What is required ->
Copy out the entries that follow, exactly as written.

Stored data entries
--- START ---

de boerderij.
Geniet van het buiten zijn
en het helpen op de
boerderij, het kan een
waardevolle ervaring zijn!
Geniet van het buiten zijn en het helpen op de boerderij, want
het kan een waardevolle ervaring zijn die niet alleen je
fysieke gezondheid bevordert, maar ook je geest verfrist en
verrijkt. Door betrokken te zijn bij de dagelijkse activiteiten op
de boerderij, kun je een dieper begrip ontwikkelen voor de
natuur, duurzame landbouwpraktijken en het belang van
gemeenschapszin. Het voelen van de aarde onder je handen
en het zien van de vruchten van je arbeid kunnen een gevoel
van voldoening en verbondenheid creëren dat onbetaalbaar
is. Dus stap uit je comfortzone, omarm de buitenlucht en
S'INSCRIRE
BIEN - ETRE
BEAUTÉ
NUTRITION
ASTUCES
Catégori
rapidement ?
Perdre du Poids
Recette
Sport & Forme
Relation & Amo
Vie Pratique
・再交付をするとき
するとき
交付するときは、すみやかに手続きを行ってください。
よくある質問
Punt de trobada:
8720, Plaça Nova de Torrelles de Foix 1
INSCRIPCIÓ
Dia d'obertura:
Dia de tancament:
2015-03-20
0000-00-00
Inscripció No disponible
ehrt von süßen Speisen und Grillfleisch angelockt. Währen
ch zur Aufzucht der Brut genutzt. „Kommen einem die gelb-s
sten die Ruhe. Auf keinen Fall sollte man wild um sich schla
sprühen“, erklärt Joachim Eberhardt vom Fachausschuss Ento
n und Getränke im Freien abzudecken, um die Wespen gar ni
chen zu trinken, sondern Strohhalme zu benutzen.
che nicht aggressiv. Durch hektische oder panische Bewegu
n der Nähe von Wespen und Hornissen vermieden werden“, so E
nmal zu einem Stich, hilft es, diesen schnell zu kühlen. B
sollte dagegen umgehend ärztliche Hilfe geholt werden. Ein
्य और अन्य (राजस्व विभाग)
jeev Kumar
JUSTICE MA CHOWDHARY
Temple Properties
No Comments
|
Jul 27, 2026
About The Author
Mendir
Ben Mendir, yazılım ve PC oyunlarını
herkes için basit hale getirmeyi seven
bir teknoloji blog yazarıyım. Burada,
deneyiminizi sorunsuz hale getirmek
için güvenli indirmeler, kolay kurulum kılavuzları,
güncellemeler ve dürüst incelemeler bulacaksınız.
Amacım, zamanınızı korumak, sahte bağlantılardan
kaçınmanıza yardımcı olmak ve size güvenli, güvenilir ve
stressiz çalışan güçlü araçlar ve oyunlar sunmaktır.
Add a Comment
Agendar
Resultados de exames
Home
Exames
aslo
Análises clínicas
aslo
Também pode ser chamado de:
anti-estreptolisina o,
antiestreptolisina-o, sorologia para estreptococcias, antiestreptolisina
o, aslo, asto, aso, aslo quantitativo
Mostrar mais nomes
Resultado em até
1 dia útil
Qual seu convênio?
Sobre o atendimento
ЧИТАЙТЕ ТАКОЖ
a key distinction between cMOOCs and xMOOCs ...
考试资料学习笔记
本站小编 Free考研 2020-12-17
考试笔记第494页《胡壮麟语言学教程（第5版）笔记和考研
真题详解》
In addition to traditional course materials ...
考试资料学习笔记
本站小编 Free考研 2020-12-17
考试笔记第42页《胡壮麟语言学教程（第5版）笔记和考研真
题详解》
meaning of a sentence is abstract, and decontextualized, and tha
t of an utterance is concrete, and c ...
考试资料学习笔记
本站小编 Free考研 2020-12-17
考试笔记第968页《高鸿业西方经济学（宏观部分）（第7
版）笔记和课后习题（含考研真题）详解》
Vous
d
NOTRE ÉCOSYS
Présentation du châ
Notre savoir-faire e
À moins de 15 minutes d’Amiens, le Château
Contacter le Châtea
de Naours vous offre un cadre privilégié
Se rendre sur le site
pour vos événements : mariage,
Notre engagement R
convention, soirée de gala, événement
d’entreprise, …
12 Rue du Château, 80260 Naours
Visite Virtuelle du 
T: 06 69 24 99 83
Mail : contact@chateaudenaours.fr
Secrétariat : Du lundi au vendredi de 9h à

--- END ---

The completed task ->
de boerderij.
Geniet van het buiten zijn
en het helpen op de
boerderij, het kan een
waardevolle ervaring zijn!
Geniet van het buiten zijn en het helpen op de boerderij, want
het kan een waardevolle ervaring zijn die niet alleen je
fysieke gezondheid bevordert, maar ook je geest verfrist en
verrijkt. Door betrokken te zijn bij de dagelijkse activiteiten op
de boerderij, kun je een dieper begrip ontwikkelen voor de
natuur, duurzame landbouwpraktijken en het belang van
gemeenschapszin. Het voelen van de aarde onder je handen
en het zien van de vruchten van je arbeid kunnen een gevoel
van voldoening en verbondenheid creëren dat onbetaalbaar
is. Dus stap uit je comfortzone, omarm de buitenlucht en
S'INSCRIRE
BIEN - ETRE
BEAUTÉ
NUTRITION
ASTUCES
Catégori
rapidement ?
Perdre du Poids
Recette
Sport & Forme
Relation & Amo
Vie Pratique
・再交付をするとき
するとき
交付するときは、すみやかに手続きを行ってください。
よくある質問
Punt de trobada:
8720, Plaça Nova de Torrelles de Foix 1
INSCRIPCIÓ
Dia d'obertura:
Dia de tancament:
2015-03-20
0000-00-00
Inscripció No disponible
ehrt von süßen Speisen und Grillfleisch angelockt. Währen
ch zur Aufzucht der Brut genutzt. „Kommen einem die gelb-s
sten die Ruhe. Auf keinen Fall sollte man wild um sich schla
sprühen“, erklärt Joachim Eberhardt vom Fachausschuss Ento
n und Getränke im Freien abzudecken, um die Wespen gar ni
chen zu trinken, sondern Strohhalme zu benutzen.
che nicht aggressiv. Durch hektische oder panische Bewegu
n der Nähe von Wespen und Hornissen vermieden werden“, so E
nmal zu einem Stich, hilft es, diesen schnell zu kühlen. B
sollte dagegen umgehend ärztliche Hilfe geholt werden. Ein
्य और अन्य (राजस्व विभाग)
jeev Kumar
JUSTICE MA CHOWDHARY
Temple Properties
No Comments
|
Jul 27, 2026
About The Author
Mendir
Ben Mendir, yazılım ve PC oyunlarını
herkes için basit hale getirmeyi seven
bir teknoloji blog yazarıyım. Burada,
deneyiminizi sorunsuz hale getirmek
için güvenli indirmeler, kolay kurulum kılavuzları,
güncellemeler ve dürüst incelemeler bulacaksınız.
Amacım, zamanınızı korumak, sahte bağlantılardan
kaçınmanıza yardımcı olmak ve size güvenli, güvenilir ve
stressiz çalışan güçlü araçlar ve oyunlar sunmaktır.
Add a Comment
Agendar
Resultados de exames
Home
Exames
aslo
Análises clínicas
aslo
Também pode ser chamado de:
anti-estreptolisina o,
antiestreptolisina-o, sorologia para estreptococcias, antiestreptolisina
o, aslo, asto, aso, aslo quantitativo
Mostrar mais nomes
Resultado em até
1 dia útil
Qual seu convênio?
Sobre o atendimento
ЧИТАЙТЕ ТАКОЖ
a key distinction between cMOOCs and xMOOCs ...
考试资料学习笔记
本站小编 Free考研 2020-12-17
考试笔记第494页《胡壮麟语言学教程（第5版）笔记和考研
真题详解》
In addition to traditional course materials ...
考试资料学习笔记
本站小编 Free考研 2020-12-17
考试笔记第42页《胡壮麟语言学教程（第5版）笔记和考研真
题详解》
meaning of a sentence is abstract, and decontextualized, and tha
t of an utterance is concrete, and c ...
考试资料学习笔记
本站小编 Free考研 2020-12-17
考试笔记第968页《高鸿业西方经济学（宏观部分）（第7
版）笔记和课后习题（含考研真题）详解》
Vous
d
NOTRE ÉCOSYS
Présentation du châ
Notre savoir-faire e
À moins de 15 minutes d’Amiens, le Château
Contacter le Châtea
de Naours vous offre un cadre privilégié
Se rendre sur le site
pour vos événements : mariage,
Notre engagement R
convention, soirée de gala, événement
d’entreprise, …
12 Rue du Château, 80260 Naours
Visite Virtuelle du 
T: 06 69 24 99 83
Mail : contact@chateaudenaours.fr
Secrétariat : Du lundi au vendredi de 9h à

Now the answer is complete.